Seventy-five per cent of consumers are comfortable buying a vehicle through either a fully online approach or a combination of online and in-person elements, according to the 2022 Capital One Car Buying Outlook.
The company’s report, released in March, also shows that 6% of consumers are most comfortable with buying completely online. More dealers invested in digitization this year, with 87% noting that innovation is important—up from 44% in 2021.
“Two consecutive years of pandemic-related impacts have accelerated digitization and innovation in the automotive industry and significantly transformed how dealers and car buyers engage,” said Sanjiv Yajnik, President of Financial Services at Capital One, in a news release.
He said that in order to meet car buyers where they are, dealers are focusing on developing digital tools and are working towards a “seamless, more transparent omni-channel experience.”

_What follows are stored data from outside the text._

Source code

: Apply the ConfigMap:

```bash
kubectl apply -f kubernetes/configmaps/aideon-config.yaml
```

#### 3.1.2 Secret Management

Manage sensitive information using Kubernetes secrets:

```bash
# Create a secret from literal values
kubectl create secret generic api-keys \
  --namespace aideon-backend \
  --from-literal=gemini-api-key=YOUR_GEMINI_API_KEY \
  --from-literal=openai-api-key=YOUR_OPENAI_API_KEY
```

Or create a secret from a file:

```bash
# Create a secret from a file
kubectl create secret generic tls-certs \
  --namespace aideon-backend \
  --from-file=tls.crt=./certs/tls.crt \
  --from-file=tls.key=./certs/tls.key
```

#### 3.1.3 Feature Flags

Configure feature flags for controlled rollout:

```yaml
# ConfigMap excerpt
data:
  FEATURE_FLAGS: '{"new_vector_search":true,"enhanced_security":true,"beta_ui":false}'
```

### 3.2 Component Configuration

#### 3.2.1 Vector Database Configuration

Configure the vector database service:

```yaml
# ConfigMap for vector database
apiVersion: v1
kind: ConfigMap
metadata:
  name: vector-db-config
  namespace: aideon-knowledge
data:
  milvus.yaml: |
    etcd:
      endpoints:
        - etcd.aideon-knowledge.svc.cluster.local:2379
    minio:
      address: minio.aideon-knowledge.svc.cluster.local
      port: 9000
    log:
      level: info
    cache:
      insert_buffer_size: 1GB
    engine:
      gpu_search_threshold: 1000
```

Fifty-two per cent of dealers surveyed said their dealership is highly or completely virtual—up from 44% in 2021. The report also indicates that 39% of consumers who plan to buy a vehicle intend to visit at least three dealerships for their next purchase, versus 28% of recent car buyers.
However, based on the study dealers may need to improve transparency in the car buying process, as only 26% of consumers said the process is transparent—down from 40% in 2021. On the other hand, more dealers feel the process is more transparent (77% in 2022 versus 54% in 2021). And yet, the princess is still less frustrating than it was last year.
“When asked about frustrations during various aspects of the car-buying process, car buyers rate every aspect as less frustrating compared to the 2021 findings,” said Capital One in its news release, adding that “This decrease in perceived transparency by consumers may be attributed to the difficulties induced from the current economic and supply chain issues.”
The study follows up on this by indicating that 66% of car buyers report the supply chain/parts shortage issue did affect their car buying plans. Sixty per cent said the buying process is now more difficult because the sticker price of the vehicle increased, while 29% said it is because the used vehicle options are limited. And 26% report difficulty in finding the type of vehicle they actually want.
As for digital retailing, Capital One said dealers foresee a more digital process moving forward, while consumers plan to adopt a hybrid approach (in-person and online). “Customers intend to do their research online, but transition to in-person as they get further into the process,” said the company.
Capital One’s study includes findings from two surveys that target consumers and dealers. Morning Consult surveyed 2,200 U.S. adults aged 18 and over and 530 current car dealers, on behalf of Capital One Auto Finance.